Menapaki Atsar Bisri Effendy

21 views

Kendati tanggal 17 Agustus diperingati sebagai perayaan hari Kemerdekaan Indonesia dan hari jadi jejaring duniasantri (JDS)—sebagaimana saya telah uraikan pekan lalu (12/8/2023). Namun demikian, 17 Agustus bukanlah tanggal yang membahagiakan sepenuhnya. Sebab, di tanggal ini pula terdapat momen berkabung. Tiga tahun lalu (17/8/2020), Bisri Effendy, Ketua Dewan Pembina Yayasan jejaring duniasantri, wafat, kembali keharibaan Sang Pencipta.

Kabar duka ini, sebenarnya sangat mengagetkan. Banyak yang tidak menyangka dan tak percaya, khususnya keluarga jejaring duniasantri. Pasalnya, di siang harinya pukul 10.00-14.00 WIB, Bisri Effendy bersama pengurus JDS me-launching dua buku karya para santri; Tuhan Maha Rasis? dan Dan Sepatu pun Menertawakanku, dan melakukan pemotongan tumpeng, bentuk syukuran ulang tahun JDS. Pak bisri, begitu biasa dipanggil para pengurus JDS, kala itu kondisinya tampak bugar, wajahnya penuh sumringah, dan banyak senyum.
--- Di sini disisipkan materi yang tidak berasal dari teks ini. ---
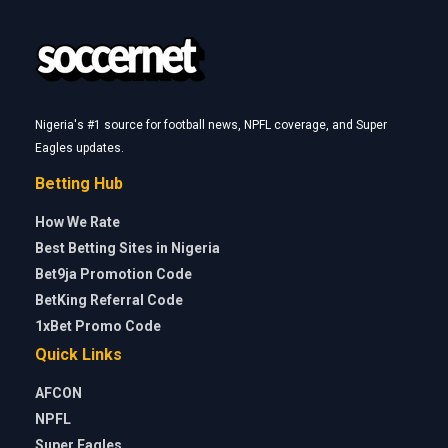
Nigeria's #1 source for football news, NPFL coverage, and Super
Eagles updates.
Betting Hub
How We Rate
Best Betting Sites in Nigeria
Bet9ja Promotion Code
BetKing Referral Code
1xBet Promo Code
Quick Links
AFCON
NPFL
Super Eagles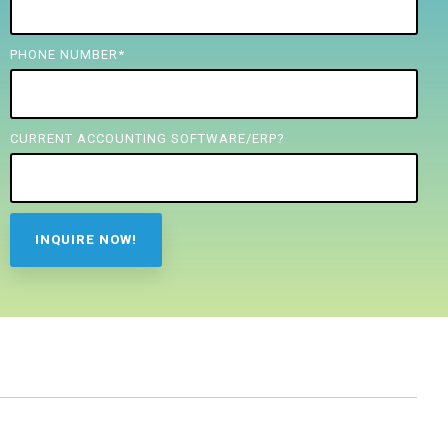
PHONE NUMBER
*
CURRENT ACCOUNTING SOFTWARE/ERP?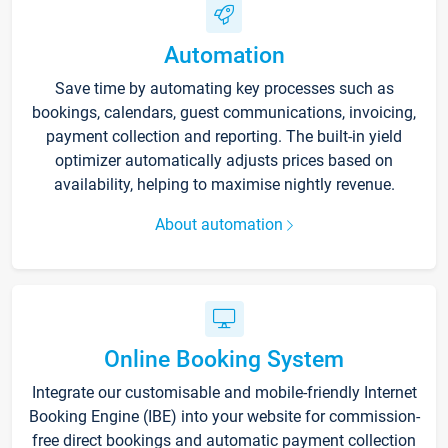
Automation
Save time by automating key processes such as
bookings, calendars, guest communications, invoicing,
payment collection and reporting. The built-in yield
optimizer automatically adjusts prices based on
availability, helping to maximise nightly revenue.
About automation
Online Booking System
Integrate our customisable and mobile-friendly Internet
Booking Engine (IBE) into your website for commission-
free direct bookings and automatic payment collection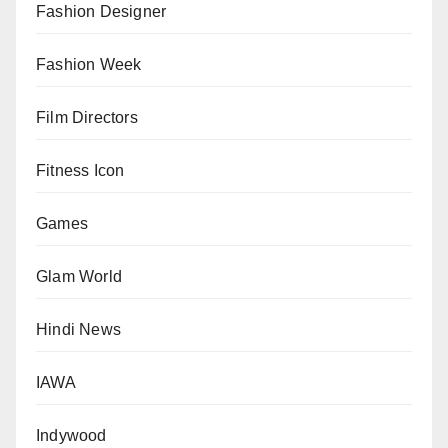
Fashion Designer
Fashion Week
Film Directors
Fitness Icon
Games
Glam World
Hindi News
IAWA
Indywood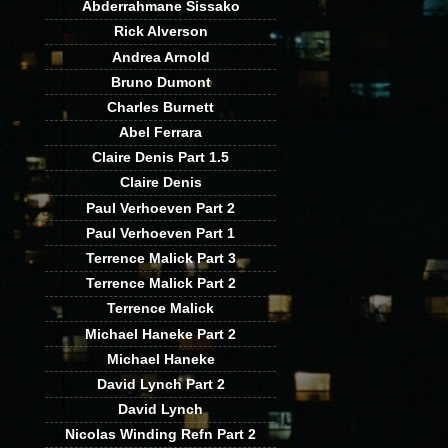
Abderrahmane Sissako
Rick Alverson
Andrea Arnold
Bruno Dumont
Charles Burnett
Abel Ferrara
Claire Denis Part 1.5
Claire Denis
Paul Verhoeven Part 2
Paul Verhoeven Part 1
Terrence Malick Part 3
Terrence Malick Part 2
Terrence Malick
Michael Haneke Part 2
Michael Haneke
David Lynch Part 2
David Lynch
Nicolas Winding Refn Part 2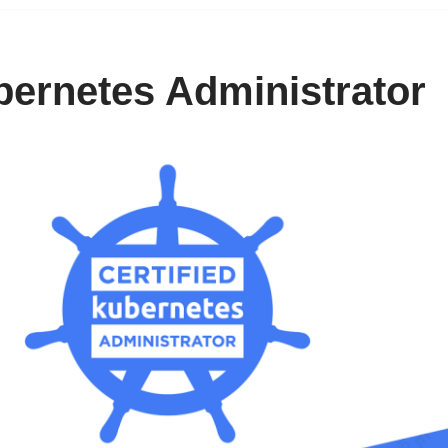
bernetes Administrator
Tak ada tanda apapun.

Advertisements

Apalah daya, Tuhan berkehendak lain. Pak Bisri, setelah rangkaian acara itu, dijemput oleh malaikat Izrail dan berpulang ke rahmatullah. Peribahasa “harimau mati meninggalkan belang, gajah mati meninggalkan gading, orang mati meninggalkan nama”, betul adanya. Rekam jejak kontribusi Bisri Effendy begitu banyak dan kentara. Siapa sangka, hingga usia yang terbilang sepuh, alih-alih istirahat menikmati masanya, ia tetap produktif mengembangkan gerakan literasi (intelektual).

Bersama empat rekan lainnya; Zastrouw Ngatawi, Cak Tarno (Founder Cak Tarno Institut/CTI), Mukhlisin, dan Daniel K, Bisry Effendi mendirikan Yayasan bernama jejaring duniasantri. Di sini, ia banyak menularkan ilmunya. Ada dalam bentuk tulisan, hingga mengartikulasikan saat jadi pembicara pendidikan dan latihan (diklat) kepenulisan kalangan santri. Pak Bisri juga dengan penuh kerelaan menawarkan lantai dua rumahnya, yang bercat merah, untuk dijadikan sekretariat JDS (hlm. 170).

Sejak muda, Pak Bisri memainkan peran sebagai peneliti yang menggeluti diskursus keagamaan dan kebudayaan—terutama kebudayaan orang-orang yang terpinggirkan. Ia juga tampil sebagai mentor, khususnya bagi yang berlatar pendidikan pesantren, banyak memberi pemahaman bagaimana melakukan penelitian dengan pendekatan ilmu sosial kritis. Hingga kemudian, lulusan Leiden University, Netherlands ini mendapat penyematan sebagai guru riset bagi banyak anak muda Nahdlatul Ulama (NU).